PARCHMAN — An adviser to Gov. Haley Barbour on Wednesday defended the governor’s decision to give a reprieve to a convicted killer last week while not granting death row inmate Dale Leo Bishop his request for clemency.
Daryl Neely, policy adviser for the governor, told reporters at Mississippi State Penitentiary that Barbour had “developed a personal knowledge” of Michael David Graham and his case.
Graham, 54, has served 19 years of a life sentence for shooting his ex-wife while she sat in her car at a red light in Pascagoula. For the past eight years, Graham has served as a trusty at the Governor’s Mansion.
Bishop, 34, was executed Wednesday evening for his role in the 1998 beating death of Marcus Gentry in Saltillo. Bishop had acknowledged participating in the attack, but another man, Jessie Johnson, admitted to striking the lethal blow. Johnson was tried separately and sentenced to life without parole.

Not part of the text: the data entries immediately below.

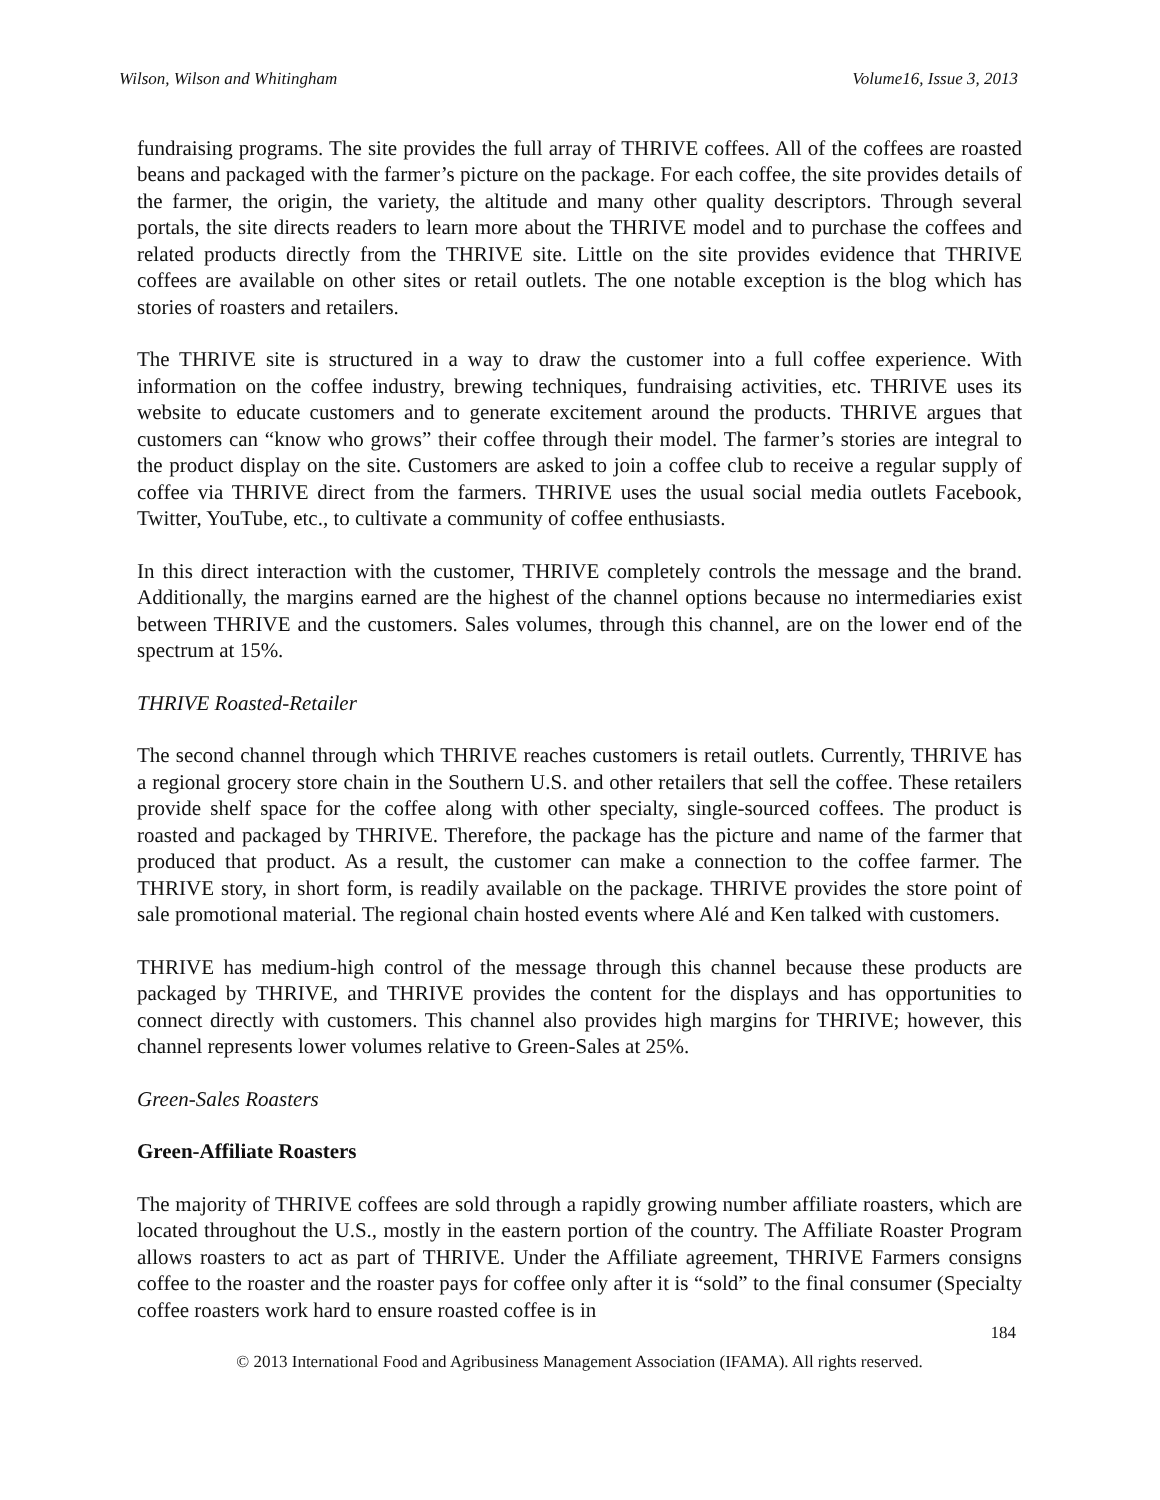Wilson, Wilson and Whitingham Volume16, Issue 3, 2013
fundraising programs. The site provides the full array of THRIVE coffees. All of the coffees are roasted beans and packaged with the farmer’s picture on the package. For each coffee, the site provides details of the farmer, the origin, the variety, the altitude and many other quality descriptors. Through several portals, the site directs readers to learn more about the THRIVE model and to purchase the coffees and related products directly from the THRIVE site. Little on the site provides evidence that THRIVE coffees are available on other sites or retail outlets. The one notable exception is the blog which has stories of roasters and retailers.
The THRIVE site is structured in a way to draw the customer into a full coffee experience. With information on the coffee industry, brewing techniques, fundraising activities, etc. THRIVE uses its website to educate customers and to generate excitement around the products. THRIVE argues that customers can “know who grows” their coffee through their model. The farmer’s stories are integral to the product display on the site. Customers are asked to join a coffee club to receive a regular supply of coffee via THRIVE direct from the farmers. THRIVE uses the usual social media outlets Facebook, Twitter, YouTube, etc., to cultivate a community of coffee enthusiasts.
In this direct interaction with the customer, THRIVE completely controls the message and the brand. Additionally, the margins earned are the highest of the channel options because no intermediaries exist between THRIVE and the customers. Sales volumes, through this channel, are on the lower end of the spectrum at 15%.
THRIVE Roasted-Retailer
The second channel through which THRIVE reaches customers is retail outlets. Currently, THRIVE has a regional grocery store chain in the Southern U.S. and other retailers that sell the coffee. These retailers provide shelf space for the coffee along with other specialty, single-sourced coffees. The product is roasted and packaged by THRIVE. Therefore, the package has the picture and name of the farmer that produced that product. As a result, the customer can make a connection to the coffee farmer. The THRIVE story, in short form, is readily available on the package. THRIVE provides the store point of sale promotional material. The regional chain hosted events where Alé and Ken talked with customers.
THRIVE has medium-high control of the message through this channel because these products are packaged by THRIVE, and THRIVE provides the content for the displays and has opportunities to connect directly with customers. This channel also provides high margins for THRIVE; however, this channel represents lower volumes relative to Green-Sales at 25%.
Green-Sales Roasters
Green-Affiliate Roasters
The majority of THRIVE coffees are sold through a rapidly growing number affiliate roasters, which are located throughout the U.S., mostly in the eastern portion of the country. The Affiliate Roaster Program allows roasters to act as part of THRIVE. Under the Affiliate agreement, THRIVE Farmers consigns coffee to the roaster and the roaster pays for coffee only after it is “sold” to the final consumer (Specialty coffee roasters work hard to ensure roasted coffee is in
184
© 2013 International Food and Agribusiness Management Association (IFAMA). All rights reserved.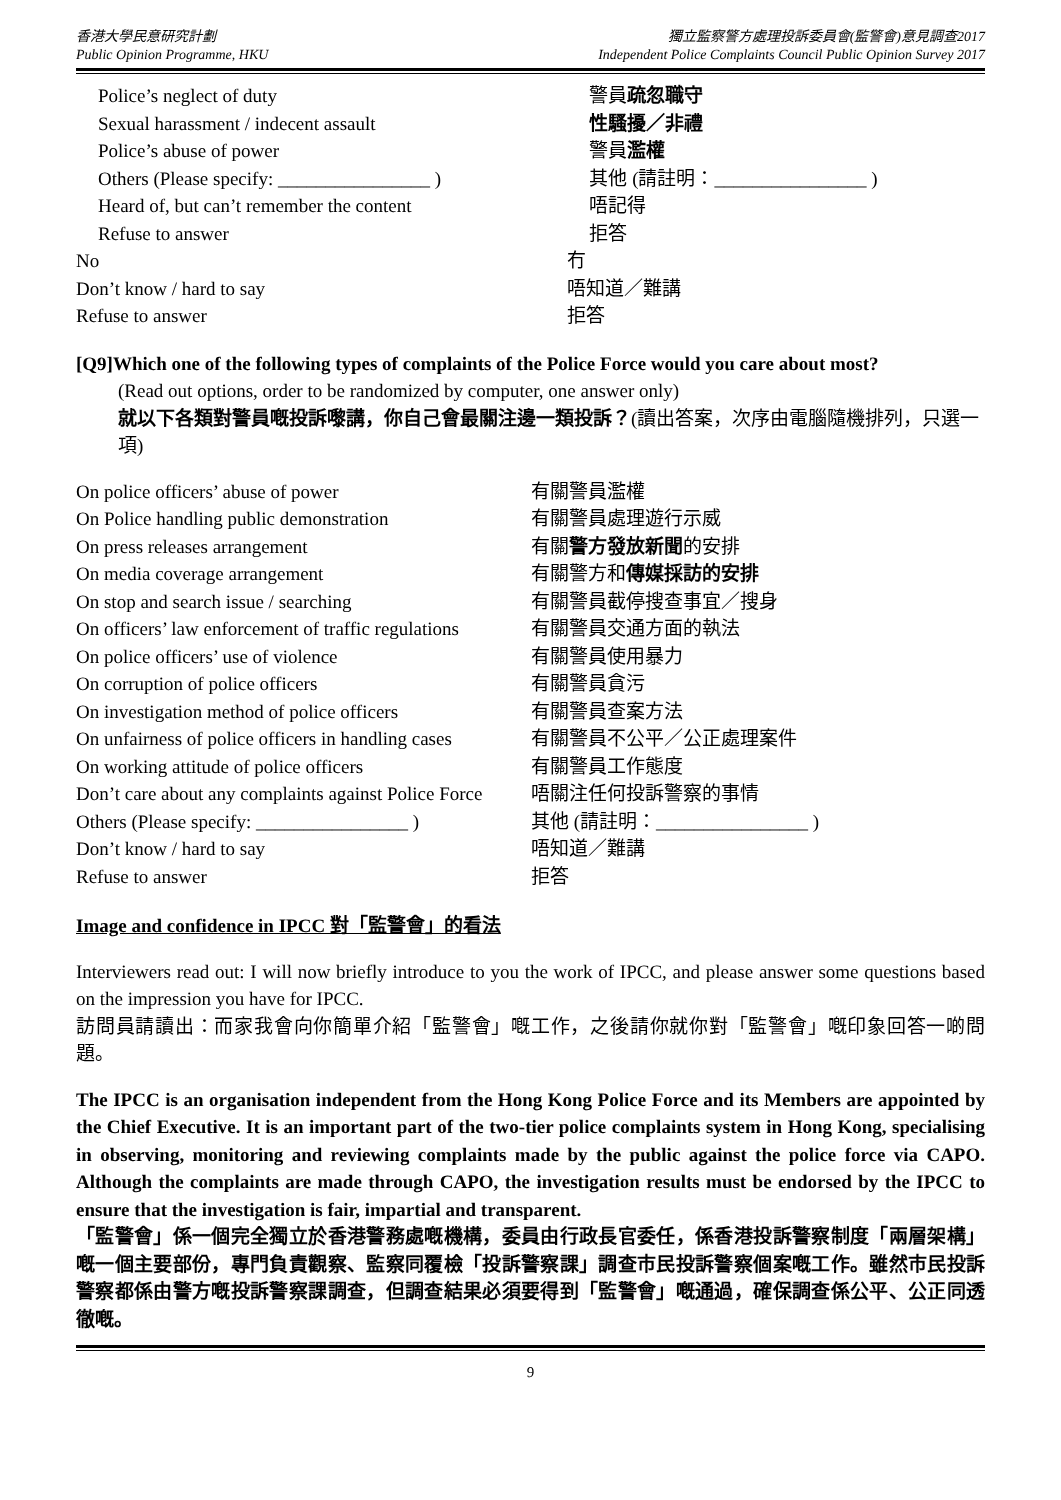香港大學民意研究計劃
Public Opinion Programme, HKU
獨立監察警方處理投訴委員會(監警會)意見調查2017
Independent Police Complaints Council Public Opinion Survey 2017
| Police’s neglect of duty | 警員 疏忽職守 |
| Sexual harassment / indecent assault | 性騷擾／非禮 |
| Police’s abuse of power | 警員 濫權 |
| Others (Please specify: ________________ ) | 其他 (請註明：________________ ) |
| Heard of, but can’t remember the content | 唔記得 |
| Refuse to answer | 拒答 |
| No | 冇 |
| Don’t know / hard to say | 唔知道／難講 |
| Refuse to answer | 拒答 |
[Q9]Which one of the following types of complaints of the Police Force would you care about most?
(Read out options, order to be randomized by computer, one answer only)
就以下各類對警員嘅投訴嚟講，你自己會最關注邊一類投訴？(讀出答案，次序由電腦隨機排列，只選一項)
| On police officers’ abuse of power | 有關警員濫權 |
| On Police handling public demonstration | 有關警員處理遊行示威 |
| On press releases arrangement | 有關 警方發放新聞 的安排 |
| On media coverage arrangement | 有關警方和 傳媒採訪的安排 |
| On stop and search issue / searching | 有關警員截停搜查事宜／搜身 |
| On officers’ law enforcement of traffic regulations | 有關警員交通方面的執法 |
| On police officers’ use of violence | 有關警員使用暴力 |
| On corruption of police officers | 有關警員貪污 |
| On investigation method of police officers | 有關警員查案方法 |
| On unfairness of police officers in handling cases | 有關警員不公平／公正處理案件 |
| On working attitude of police officers | 有關警員工作態度 |
| Don’t care about any complaints against Police Force | 唔關注任何投訴警察的事情 |
| Others (Please specify: ________________ ) | 其他 (請註明：________________ ) |
| Don’t know / hard to say | 唔知道／難講 |
| Refuse to answer | 拒答 |
Image and confidence in IPCC 對「監警會」的看法
Interviewers read out: I will now briefly introduce to you the work of IPCC, and please answer some questions based on the impression you have for IPCC.
訪問員請讀出：而家我會向你簡單介紹「監警會」嘅工作，之後請你就你對「監警會」嘅印象回答一啲問題。
The IPCC is an organisation independent from the Hong Kong Police Force and its Members are appointed by the Chief Executive. It is an important part of the two-tier police complaints system in Hong Kong, specialising in observing, monitoring and reviewing complaints made by the public against the police force via CAPO. Although the complaints are made through CAPO, the investigation results must be endorsed by the IPCC to ensure that the investigation is fair, impartial and transparent.
「監警會」係一個完全獨立於香港警務處嘅機構，委員由行政長官委任，係香港投訴警察制度「兩層架構」嘅一個主要部份，專門負責觀察、監察同覆檢「投訴警察課」調查市民投訴警察個案嘅工作。雖然市民投訴警察都係由警方嘅投訴警察課調查，但調查結果必須要得到「監警會」嘅通過，確保調查係公平、公正同透徹嘅。
9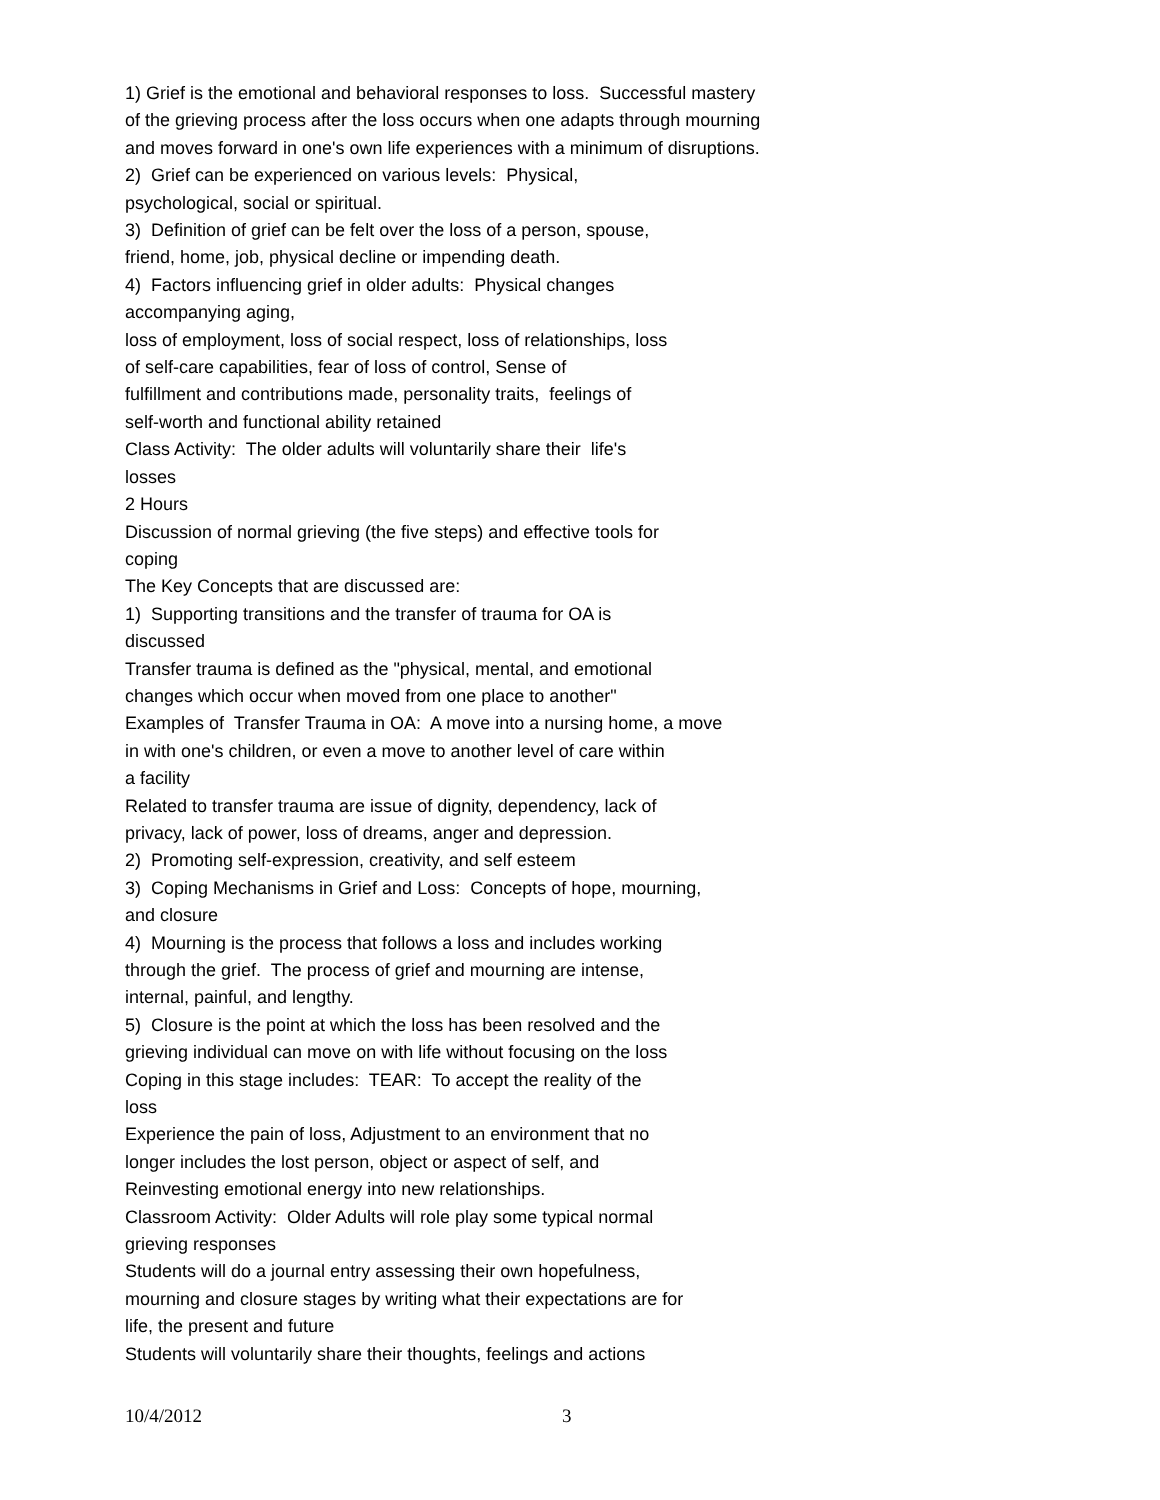1) Grief is the emotional and behavioral responses to loss. Successful mastery of the grieving process after the loss occurs when one adapts through mourning and moves forward in one's own life experiences with a minimum of disruptions.
2) Grief can be experienced on various levels: Physical,
psychological, social or spiritual.
3) Definition of grief can be felt over the loss of a person, spouse,
friend, home, job, physical decline or impending death.
4) Factors influencing grief in older adults: Physical changes
accompanying aging,
loss of employment, loss of social respect, loss of relationships, loss
of self-care capabilities, fear of loss of control, Sense of
fulfillment and contributions made, personality traits, feelings of
self-worth and functional ability retained
Class Activity: The older adults will voluntarily share their life's
losses
2 Hours
Discussion of normal grieving (the five steps) and effective tools for
coping
The Key Concepts that are discussed are:
1) Supporting transitions and the transfer of trauma for OA is
discussed
Transfer trauma is defined as the "physical, mental, and emotional
changes which occur when moved from one place to another"
Examples of Transfer Trauma in OA: A move into a nursing home, a move
in with one's children, or even a move to another level of care within
a facility
Related to transfer trauma are issue of dignity, dependency, lack of
privacy, lack of power, loss of dreams, anger and depression.
2) Promoting self-expression, creativity, and self esteem
3) Coping Mechanisms in Grief and Loss: Concepts of hope, mourning,
and closure
4) Mourning is the process that follows a loss and includes working
through the grief. The process of grief and mourning are intense,
internal, painful, and lengthy.
5) Closure is the point at which the loss has been resolved and the
grieving individual can move on with life without focusing on the loss
Coping in this stage includes: TEAR: To accept the reality of the
loss
Experience the pain of loss, Adjustment to an environment that no
longer includes the lost person, object or aspect of self, and
Reinvesting emotional energy into new relationships.
Classroom Activity: Older Adults will role play some typical normal
grieving responses
Students will do a journal entry assessing their own hopefulness,
mourning and closure stages by writing what their expectations are for
life, the present and future
Students will voluntarily share their thoughts, feelings and actions
10/4/2012 3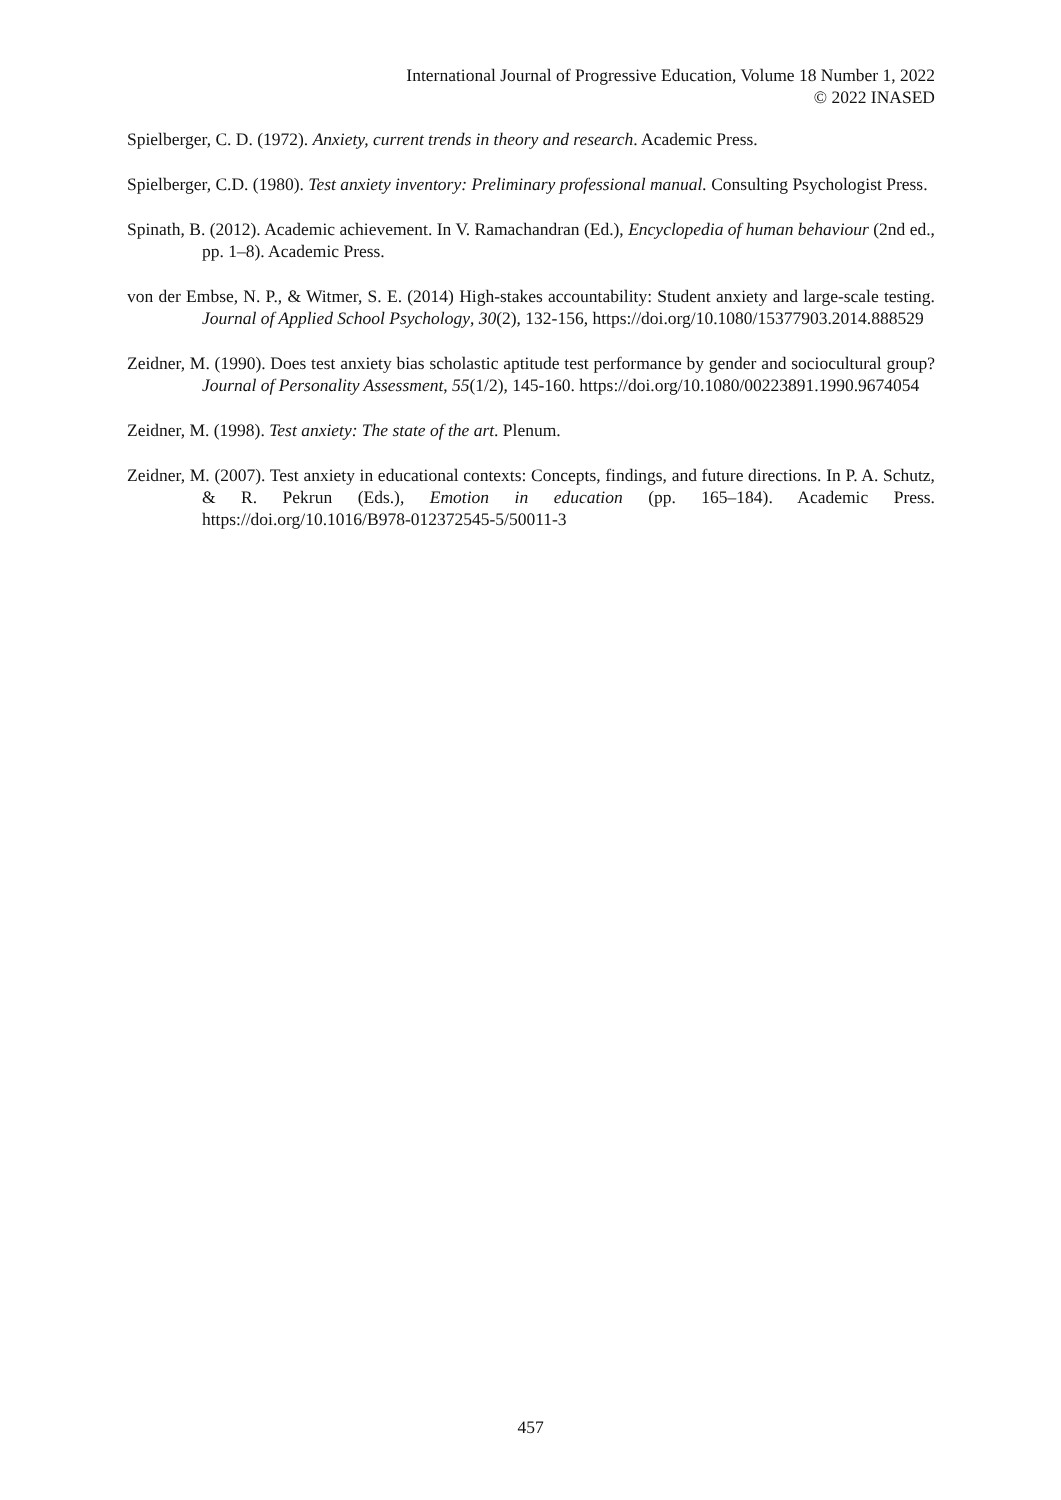International Journal of Progressive Education, Volume 18 Number 1, 2022
© 2022 INASED
Spielberger, C. D. (1972). Anxiety, current trends in theory and research. Academic Press.
Spielberger, C.D. (1980). Test anxiety inventory: Preliminary professional manual. Consulting Psychologist Press.
Spinath, B. (2012). Academic achievement. In V. Ramachandran (Ed.), Encyclopedia of human behaviour (2nd ed., pp. 1–8). Academic Press.
von der Embse, N. P., & Witmer, S. E. (2014) High-stakes accountability: Student anxiety and large-scale testing. Journal of Applied School Psychology, 30(2), 132-156, https://doi.org/10.1080/15377903.2014.888529
Zeidner, M. (1990). Does test anxiety bias scholastic aptitude test performance by gender and sociocultural group? Journal of Personality Assessment, 55(1/2), 145-160. https://doi.org/10.1080/00223891.1990.9674054
Zeidner, M. (1998). Test anxiety: The state of the art. Plenum.
Zeidner, M. (2007). Test anxiety in educational contexts: Concepts, findings, and future directions. In P. A. Schutz, & R. Pekrun (Eds.), Emotion in education (pp. 165–184). Academic Press. https://doi.org/10.1016/B978-012372545-5/50011-3
457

Bishop’s execution marked the eighth time someone has been put to death having not directly killed a victim. There have been more than 1,100 executions since the U.S. Supreme Court reinstated the death penalty in 1976.
At a press conference Wednesday shortly before Bishop’s execution, a reporter asked Neely how the governor could grant a reprieve to Graham and not grant clemency to Bishop.
Neely responded that the two men’s cases were “not apples to apples – not even apples to oranges.”
Neely added that Bishop wasn’t eligible to work as a trusty.
According to Suzanne Singletary, spokeswoman for the Mississippi Department of Corrections, Graham can live anywhere in the state. Singletary has also said that the commutation could be revoked if Graham does not meet parole terms.